We study density estimation in Kullback-Leibler divergence: given an i.i.d. sample from an unknown density $p^\star$, the goal is to construct an estimator $\widehat{p}$ such that $\mathrm{KL}(p^\star,\widehat{p})$ is small with high probability. We consider two fundamental settings involving a finite dictionary of densities: (i) model aggregation, where $p^\star$ belongs to the dictionary, and (ii) convex aggregation (mixture density estimation), where $p^\star$ is a mixture of densities from the dictionary. Crucially, we make no assumption on the base densities: their ratios may be unbounded and their supports may differ. For both problems, we identify the best possible high-probability guarantees in terms of the dictionary size, sample size, and confidence level. These optimal rates are higher than those achievable when density ratios are bounded by absolute constants; for mixture density estimation, they match existing lower bounds in the special case of discrete distributions. Our analysis of the mixture case hinges on two new covering results. First, we provide a sharp, distribution-free upper bound on the local Hellinger entropy of the class of mixtures of $M$ distributions. Second, we prove an optimal ratio covering theorem for convex sets: for every convex compact set $K \subset \mathbb{R}_+^d$, there exists a subset $A \subset K$ with at most $2^{O(d)}$ elements such that each element of $K$ is coordinate-wise dominated by an element of $A$ up to a universal constant factor. This geometric result is of independent interest; notably, it yields new cardinality estimates for $\varepsilon$-approximate Pareto sets in multi-objective optimization with convex feasible set.

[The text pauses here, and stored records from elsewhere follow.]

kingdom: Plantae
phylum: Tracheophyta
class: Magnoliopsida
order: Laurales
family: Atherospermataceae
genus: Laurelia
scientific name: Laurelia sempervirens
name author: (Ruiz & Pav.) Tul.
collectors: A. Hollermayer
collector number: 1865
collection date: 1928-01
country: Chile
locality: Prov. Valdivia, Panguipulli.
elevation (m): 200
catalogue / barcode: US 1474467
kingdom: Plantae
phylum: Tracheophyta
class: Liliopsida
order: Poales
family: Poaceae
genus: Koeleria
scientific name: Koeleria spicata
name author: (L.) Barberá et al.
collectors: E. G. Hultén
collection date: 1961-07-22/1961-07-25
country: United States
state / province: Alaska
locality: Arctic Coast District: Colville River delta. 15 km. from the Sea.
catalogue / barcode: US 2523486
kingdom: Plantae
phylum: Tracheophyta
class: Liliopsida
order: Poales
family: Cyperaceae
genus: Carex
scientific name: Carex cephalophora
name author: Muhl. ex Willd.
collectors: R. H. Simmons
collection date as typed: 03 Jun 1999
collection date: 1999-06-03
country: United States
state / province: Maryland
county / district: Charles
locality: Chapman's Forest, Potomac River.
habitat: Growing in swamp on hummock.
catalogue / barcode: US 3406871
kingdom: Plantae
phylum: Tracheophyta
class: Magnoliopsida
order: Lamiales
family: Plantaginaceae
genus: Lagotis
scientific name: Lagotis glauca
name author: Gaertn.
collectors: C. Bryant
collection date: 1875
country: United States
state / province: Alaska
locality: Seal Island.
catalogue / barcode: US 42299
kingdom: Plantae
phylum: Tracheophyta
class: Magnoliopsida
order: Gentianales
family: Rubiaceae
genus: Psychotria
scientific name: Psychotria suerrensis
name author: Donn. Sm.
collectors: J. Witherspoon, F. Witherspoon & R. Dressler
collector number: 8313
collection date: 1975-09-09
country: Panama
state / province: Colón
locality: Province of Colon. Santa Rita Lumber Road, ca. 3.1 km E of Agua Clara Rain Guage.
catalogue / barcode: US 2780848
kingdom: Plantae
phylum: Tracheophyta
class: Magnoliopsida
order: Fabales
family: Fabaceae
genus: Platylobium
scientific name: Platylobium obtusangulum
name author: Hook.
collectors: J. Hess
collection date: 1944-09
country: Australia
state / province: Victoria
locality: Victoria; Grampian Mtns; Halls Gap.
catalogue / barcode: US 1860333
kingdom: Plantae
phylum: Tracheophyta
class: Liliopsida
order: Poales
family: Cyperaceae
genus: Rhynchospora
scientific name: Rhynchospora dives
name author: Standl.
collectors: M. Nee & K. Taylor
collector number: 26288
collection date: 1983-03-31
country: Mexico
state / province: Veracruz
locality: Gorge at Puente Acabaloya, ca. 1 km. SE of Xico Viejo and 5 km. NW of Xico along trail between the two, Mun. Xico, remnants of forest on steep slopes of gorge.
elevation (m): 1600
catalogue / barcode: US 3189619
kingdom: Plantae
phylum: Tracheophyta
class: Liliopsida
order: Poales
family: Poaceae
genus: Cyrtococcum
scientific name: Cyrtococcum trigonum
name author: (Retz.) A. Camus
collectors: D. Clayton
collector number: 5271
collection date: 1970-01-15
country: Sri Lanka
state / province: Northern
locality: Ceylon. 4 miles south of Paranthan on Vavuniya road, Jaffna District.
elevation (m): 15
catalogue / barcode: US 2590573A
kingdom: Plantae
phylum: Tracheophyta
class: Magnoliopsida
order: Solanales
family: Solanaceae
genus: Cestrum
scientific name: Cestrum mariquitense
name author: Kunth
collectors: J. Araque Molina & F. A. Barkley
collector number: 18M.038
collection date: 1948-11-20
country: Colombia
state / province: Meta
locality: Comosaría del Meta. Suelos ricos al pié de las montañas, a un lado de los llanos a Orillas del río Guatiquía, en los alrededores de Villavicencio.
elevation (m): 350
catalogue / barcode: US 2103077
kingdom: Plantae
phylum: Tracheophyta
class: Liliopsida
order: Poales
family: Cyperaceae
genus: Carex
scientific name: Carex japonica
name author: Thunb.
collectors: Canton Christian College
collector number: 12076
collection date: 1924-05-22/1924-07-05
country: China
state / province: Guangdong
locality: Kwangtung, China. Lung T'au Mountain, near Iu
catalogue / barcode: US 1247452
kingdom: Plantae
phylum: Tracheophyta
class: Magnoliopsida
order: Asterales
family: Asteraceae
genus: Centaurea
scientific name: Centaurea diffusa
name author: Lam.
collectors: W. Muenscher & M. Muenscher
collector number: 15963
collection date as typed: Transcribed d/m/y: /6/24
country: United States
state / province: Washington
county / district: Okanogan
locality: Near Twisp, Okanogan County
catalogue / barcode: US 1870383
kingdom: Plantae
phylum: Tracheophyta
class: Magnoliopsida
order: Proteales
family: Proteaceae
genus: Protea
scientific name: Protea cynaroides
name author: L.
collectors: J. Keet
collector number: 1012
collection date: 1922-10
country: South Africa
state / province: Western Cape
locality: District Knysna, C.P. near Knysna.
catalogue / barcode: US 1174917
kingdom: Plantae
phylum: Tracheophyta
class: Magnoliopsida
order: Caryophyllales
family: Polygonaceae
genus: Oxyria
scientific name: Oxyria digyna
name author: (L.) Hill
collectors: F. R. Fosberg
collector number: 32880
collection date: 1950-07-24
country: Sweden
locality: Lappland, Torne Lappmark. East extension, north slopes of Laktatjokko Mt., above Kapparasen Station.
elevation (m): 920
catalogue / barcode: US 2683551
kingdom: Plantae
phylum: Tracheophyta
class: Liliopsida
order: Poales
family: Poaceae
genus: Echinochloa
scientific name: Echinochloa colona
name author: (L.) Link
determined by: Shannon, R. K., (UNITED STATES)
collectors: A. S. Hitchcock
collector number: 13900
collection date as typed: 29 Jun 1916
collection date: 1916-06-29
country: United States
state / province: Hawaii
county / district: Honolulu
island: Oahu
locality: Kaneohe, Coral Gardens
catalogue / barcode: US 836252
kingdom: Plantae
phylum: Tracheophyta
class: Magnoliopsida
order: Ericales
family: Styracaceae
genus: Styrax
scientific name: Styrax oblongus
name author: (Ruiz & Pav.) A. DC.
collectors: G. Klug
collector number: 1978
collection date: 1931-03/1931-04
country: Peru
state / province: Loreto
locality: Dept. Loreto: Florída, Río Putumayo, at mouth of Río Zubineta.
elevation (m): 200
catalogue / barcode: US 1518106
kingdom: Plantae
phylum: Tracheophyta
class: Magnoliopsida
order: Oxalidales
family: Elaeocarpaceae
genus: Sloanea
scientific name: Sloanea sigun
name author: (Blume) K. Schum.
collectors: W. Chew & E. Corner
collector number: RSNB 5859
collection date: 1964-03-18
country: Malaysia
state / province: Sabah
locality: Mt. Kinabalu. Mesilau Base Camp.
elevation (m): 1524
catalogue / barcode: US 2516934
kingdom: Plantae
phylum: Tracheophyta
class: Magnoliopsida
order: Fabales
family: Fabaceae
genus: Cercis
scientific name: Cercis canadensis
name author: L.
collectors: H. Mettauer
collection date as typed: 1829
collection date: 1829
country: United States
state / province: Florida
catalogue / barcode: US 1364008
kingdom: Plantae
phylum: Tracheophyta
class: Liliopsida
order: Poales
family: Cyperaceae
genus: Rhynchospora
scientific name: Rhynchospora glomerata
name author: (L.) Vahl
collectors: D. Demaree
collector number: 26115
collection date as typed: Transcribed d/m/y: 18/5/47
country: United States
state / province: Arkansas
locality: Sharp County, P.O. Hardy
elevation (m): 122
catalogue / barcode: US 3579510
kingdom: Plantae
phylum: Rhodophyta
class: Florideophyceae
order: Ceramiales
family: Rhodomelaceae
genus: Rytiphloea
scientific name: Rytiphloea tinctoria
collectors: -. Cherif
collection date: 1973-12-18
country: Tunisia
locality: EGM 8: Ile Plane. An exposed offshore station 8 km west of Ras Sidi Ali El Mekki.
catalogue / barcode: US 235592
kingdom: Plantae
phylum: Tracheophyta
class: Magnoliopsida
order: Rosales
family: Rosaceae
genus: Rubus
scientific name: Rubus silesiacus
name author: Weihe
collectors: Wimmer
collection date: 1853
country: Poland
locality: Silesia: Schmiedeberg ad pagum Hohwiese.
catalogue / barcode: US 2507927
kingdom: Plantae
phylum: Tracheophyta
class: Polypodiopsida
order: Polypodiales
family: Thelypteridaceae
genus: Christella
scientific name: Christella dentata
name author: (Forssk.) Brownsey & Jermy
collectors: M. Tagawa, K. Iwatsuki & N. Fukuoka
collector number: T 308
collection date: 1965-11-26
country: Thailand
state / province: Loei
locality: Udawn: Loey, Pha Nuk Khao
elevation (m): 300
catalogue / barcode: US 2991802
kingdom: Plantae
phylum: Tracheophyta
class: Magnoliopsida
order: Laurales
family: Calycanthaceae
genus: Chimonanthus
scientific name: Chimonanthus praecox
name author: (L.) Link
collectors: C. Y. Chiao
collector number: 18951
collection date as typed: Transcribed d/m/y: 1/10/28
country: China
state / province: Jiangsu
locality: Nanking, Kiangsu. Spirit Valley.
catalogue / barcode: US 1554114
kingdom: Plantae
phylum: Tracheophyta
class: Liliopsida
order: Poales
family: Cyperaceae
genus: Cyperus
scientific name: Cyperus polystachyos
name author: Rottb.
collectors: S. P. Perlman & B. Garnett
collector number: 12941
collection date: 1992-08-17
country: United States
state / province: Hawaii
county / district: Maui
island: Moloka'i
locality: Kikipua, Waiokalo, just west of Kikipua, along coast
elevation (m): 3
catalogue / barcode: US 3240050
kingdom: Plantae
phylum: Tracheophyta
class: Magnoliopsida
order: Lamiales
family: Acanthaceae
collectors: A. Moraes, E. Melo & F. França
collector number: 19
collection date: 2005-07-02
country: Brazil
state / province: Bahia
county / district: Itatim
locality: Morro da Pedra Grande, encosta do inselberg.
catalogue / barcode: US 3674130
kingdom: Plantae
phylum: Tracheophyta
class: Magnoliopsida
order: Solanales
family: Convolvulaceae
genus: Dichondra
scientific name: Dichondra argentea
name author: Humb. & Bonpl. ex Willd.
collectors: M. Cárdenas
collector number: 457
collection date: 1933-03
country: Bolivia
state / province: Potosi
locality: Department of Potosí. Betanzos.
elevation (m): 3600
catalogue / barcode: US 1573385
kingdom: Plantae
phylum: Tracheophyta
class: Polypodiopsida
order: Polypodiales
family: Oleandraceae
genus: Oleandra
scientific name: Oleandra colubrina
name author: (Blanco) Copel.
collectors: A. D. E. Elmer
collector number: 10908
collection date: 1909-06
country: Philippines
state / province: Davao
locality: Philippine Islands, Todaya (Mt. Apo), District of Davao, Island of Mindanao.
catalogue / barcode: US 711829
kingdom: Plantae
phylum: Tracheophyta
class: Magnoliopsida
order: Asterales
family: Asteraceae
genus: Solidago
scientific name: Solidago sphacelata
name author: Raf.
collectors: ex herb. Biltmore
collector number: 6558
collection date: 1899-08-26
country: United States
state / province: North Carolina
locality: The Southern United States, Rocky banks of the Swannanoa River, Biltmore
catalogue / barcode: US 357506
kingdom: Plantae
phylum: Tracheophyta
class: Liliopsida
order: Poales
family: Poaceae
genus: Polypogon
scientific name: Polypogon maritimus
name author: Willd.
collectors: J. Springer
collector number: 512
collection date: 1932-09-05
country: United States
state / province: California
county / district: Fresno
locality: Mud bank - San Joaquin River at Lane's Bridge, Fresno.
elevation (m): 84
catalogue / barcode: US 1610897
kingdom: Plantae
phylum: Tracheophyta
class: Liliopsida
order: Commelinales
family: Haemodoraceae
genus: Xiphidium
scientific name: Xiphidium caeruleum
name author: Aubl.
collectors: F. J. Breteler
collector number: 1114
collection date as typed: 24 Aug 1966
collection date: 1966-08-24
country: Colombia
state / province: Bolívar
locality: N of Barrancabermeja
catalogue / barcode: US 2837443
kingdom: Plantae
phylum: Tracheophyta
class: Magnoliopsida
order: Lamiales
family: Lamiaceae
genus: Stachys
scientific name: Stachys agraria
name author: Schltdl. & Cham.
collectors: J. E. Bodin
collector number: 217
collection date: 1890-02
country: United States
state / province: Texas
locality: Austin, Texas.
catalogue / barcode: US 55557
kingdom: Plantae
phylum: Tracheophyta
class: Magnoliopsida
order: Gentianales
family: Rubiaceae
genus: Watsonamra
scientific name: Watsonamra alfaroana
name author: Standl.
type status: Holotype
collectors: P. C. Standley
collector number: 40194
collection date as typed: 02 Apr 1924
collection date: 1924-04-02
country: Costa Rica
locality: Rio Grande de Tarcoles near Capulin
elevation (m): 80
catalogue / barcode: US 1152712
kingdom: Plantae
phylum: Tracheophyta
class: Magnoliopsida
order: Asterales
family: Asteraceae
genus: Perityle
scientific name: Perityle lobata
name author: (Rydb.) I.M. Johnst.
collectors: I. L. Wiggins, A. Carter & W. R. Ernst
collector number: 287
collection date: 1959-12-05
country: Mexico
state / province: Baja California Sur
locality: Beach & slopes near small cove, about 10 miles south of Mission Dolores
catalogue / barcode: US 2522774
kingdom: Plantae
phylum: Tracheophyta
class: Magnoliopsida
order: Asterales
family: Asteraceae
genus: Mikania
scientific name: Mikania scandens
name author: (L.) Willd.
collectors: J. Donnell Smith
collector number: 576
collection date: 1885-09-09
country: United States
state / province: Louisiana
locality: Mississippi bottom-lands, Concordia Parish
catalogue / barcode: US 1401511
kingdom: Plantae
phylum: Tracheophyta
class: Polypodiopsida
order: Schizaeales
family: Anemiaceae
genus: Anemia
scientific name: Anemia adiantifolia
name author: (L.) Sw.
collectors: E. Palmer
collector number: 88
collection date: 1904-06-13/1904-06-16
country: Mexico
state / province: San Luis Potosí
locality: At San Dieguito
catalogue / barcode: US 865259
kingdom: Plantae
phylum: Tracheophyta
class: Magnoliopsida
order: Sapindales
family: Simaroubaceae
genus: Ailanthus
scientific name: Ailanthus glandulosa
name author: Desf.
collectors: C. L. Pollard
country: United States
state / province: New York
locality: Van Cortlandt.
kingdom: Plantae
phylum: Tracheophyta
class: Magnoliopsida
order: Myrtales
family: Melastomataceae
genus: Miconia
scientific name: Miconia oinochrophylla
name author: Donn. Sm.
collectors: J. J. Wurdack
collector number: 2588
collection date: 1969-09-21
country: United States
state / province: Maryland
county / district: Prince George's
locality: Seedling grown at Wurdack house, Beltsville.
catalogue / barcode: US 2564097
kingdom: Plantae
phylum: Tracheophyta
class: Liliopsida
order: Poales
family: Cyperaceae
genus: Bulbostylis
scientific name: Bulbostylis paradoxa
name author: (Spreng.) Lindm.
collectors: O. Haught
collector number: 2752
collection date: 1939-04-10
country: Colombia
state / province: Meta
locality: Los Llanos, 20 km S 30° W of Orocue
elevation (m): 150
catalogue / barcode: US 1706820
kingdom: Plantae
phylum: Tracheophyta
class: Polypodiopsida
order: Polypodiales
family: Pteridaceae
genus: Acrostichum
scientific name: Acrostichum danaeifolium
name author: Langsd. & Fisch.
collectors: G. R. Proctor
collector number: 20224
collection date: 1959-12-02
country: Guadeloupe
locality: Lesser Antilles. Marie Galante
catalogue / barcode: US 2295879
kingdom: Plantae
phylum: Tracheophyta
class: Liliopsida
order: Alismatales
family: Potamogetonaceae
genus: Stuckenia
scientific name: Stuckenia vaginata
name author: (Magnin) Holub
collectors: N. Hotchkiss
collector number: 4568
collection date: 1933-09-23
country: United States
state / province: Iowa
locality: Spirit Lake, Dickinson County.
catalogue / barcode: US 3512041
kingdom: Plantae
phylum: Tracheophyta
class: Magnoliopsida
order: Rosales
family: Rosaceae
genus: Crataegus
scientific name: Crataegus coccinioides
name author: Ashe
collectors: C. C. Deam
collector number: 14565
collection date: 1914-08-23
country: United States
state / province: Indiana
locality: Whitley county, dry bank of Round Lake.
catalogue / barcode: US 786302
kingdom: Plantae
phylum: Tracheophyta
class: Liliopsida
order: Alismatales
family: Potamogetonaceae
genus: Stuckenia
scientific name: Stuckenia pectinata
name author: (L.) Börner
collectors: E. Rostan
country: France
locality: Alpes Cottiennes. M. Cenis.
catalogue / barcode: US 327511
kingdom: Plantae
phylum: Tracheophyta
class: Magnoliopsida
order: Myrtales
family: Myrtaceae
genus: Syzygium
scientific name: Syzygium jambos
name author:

翻译：我们研究Kullback-Leibler散度下的密度估计：给定来自未知密度$p^\star$的独立同分布样本，目标是构造估计量$\widehat{p}$，使得$\mathrm{KL}(p^\star,\widehat{p})$以高概率较小。我们考虑涉及有限密度字典的两个基本场景：(i) 模型聚合，其中$p^\star$属于字典；(ii) 凸聚合（混合密度估计），其中$p^\star$是字典中密度的混合。关键在于，我们对基密度不做任何假设：其比值可能无界，支撑集可能不同。针对这两个问题，我们给出了关于字典大小、样本量和置信水平的最佳可能高概率保证。这些最优速率高于密度比值受绝对常数限制时可实现的速率；对于混合密度估计，它们在离散分布的特殊情形下与现有下界匹配。我们对混合情形的分析依赖于两个新的覆盖结果。首先，我们给出了$M$个分布混合类局部Hellinger熵的尖锐、无分布上界。其次，我们证明了凸集的最优比例覆盖定理：对于每个凸紧集$K \subset \mathbb{R}_+^d，存在一个最多包含$2^{O(d)}$个元素的子集$A \subset K$，使得$K$中每个元素的坐标均被$A$中某个元素控制（至多差一个通用常数因子）。这一几何结果具有独立意义；值得注意的是，它为多目标优化中凸可行集上$\varepsilon$-近似Pareto集的基数估计提供了新结果。